Written by Derek Stucker
When The Passion of the Christ was released in 2004, comedian Patton Oswalt compared it to making a movie about Albert Einstein but focusing it only on two days he spent in the bathroom with really bad food poisoning. In a way, Walt Before Mickey is like Oswalt’s jokingly proposed Einstein movie. It shows a great man at the lowest points of his life, so miserable and broke that he is actually shown fishing a half-eaten sandwich out of the trash to eat it.
Walt Before Mickey dramatizes a portion of Walt Disney’s life, starting from just after World War I up to the premiere of Mickey Mouse’s first cartoon, Plane Crazy, and tells of the hardships he struggled through before striking gold with the now world-famous character. The film’s biggest problem is that the dramatization doesn’t play as strong as it could be; it feels like it could have been executed better as an episode in a miniseries or simply as a narrated documentary. Presented as a movie, it’s missing a vital component for the medium in that there’s no arc for any of the characters. Walt is just as driven at the beginning of the film as he is at the end, just with more hardships under his belt.
The only thing he’s really shown to have learned from all the trials he’s been put through is that he needs his name on the animation he creates so that he’ll have ownership of it. But we already saw a form of that at the beginning of the film when he and Ub Iwerks team up to create a studio of their own and they agree to just call it “Disney Studios” because adding “Iwerks” makes it sound like an optometrist.
While Thomas Ian Nicholas does an admirable job playing “The Diz,” the rest of the cast performs as if they are acting in a community-theater production. Some of that could be chalked up to the “this happened, then this happened” script which requires the characters to move scenes along in the quickest way possible (yet it still leaves room for long scenes of staring or brooding that serve to make the movie feel slow overall).
The film early on shows Walt to be an aspiring artist, but once he finds someone more talented than himself, Iwerks, he stops drawing altogether to let Iwerks take over while Walt handles the big picture stuff. It’s a glimpse of what eventually made the man the success he became: realizing the potential in others and guiding that toward a common goal, but it never gets the amount of traction it needs in the film to really get across in any meaningful way. Instead, we also see him hiring people off the street just because they will work cheaply (he even admits the woman he hires to be his secretary, his future wife, is a terrible secretary) so the film works against itself there.

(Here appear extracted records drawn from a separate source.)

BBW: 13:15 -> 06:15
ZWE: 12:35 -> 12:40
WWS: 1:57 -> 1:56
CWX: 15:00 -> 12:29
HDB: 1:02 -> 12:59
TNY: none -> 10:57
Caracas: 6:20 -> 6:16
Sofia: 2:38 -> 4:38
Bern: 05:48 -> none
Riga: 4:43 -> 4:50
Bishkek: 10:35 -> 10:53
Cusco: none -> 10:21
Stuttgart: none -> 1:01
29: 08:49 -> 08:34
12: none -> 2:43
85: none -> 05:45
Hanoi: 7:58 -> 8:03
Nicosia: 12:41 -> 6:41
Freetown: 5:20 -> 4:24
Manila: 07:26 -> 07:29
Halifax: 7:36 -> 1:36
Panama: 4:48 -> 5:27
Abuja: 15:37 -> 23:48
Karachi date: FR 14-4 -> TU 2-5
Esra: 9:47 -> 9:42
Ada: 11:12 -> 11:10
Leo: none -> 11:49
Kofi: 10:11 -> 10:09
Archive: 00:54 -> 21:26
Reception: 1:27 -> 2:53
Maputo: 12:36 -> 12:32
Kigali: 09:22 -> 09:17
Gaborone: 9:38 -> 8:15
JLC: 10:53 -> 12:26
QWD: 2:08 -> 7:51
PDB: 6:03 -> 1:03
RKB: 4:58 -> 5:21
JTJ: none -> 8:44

Lack of money is a major plot point throughout the film as it is repeatedly the one thing that prevents Walt from achieving his dreams. However, at the film’s climax, when Walt finally does create Mickey Mouse and the issue of having no funds to see his new creation come to fruition, the film completely glosses over how he comes to get the financing he needs to put his soon-to-be famous mouse on the big screen.
Perhaps the most offensive slap to the face to the Walt Before Mickey viewer is Frank Licari’s portrayal of Snidely Whiplash–I mean George Winkler. Speaking in as thick an accent as Boris Badenov and frequently clad only in black, Winkler’s mustache-twirling character is as subtly played as the villain in a children’s puppet show. It seems as if Licari was directed to act as though he was in a cartoon instead of in a movie about making cartoons. There are no bones made about who the viewer is supposed to hate in this story, proving that in the narrative of Walt Before Mickey, the cartoons are not the only things shown in black and white.
On top of it all, Walt Before Mickey lacks the one thing that always made Disney’s projects stand out from those of his contemporaries: heart. There’s very little in the film that makes us want to root for Walt, other than pitting him up against adversaries that laugh like parodies of Bond super-villains and knowing that eventually things will all work out for him.
Walt Before Mickey doesn’t make the audience care about Walt any more than a movie about Albert Einstein being sick in the bathroom would make us care about Einstein. It’s a play-by-play retelling of a real-life story with no real message to impart. This is what makes Walt Before Mickey a hard film to recommend, even to the die-hard Disney enthusiast. It’s not particularly entertaining, it just tells you a story about a storyteller without any of the charm or heart we’ve all come to expect from said storyteller.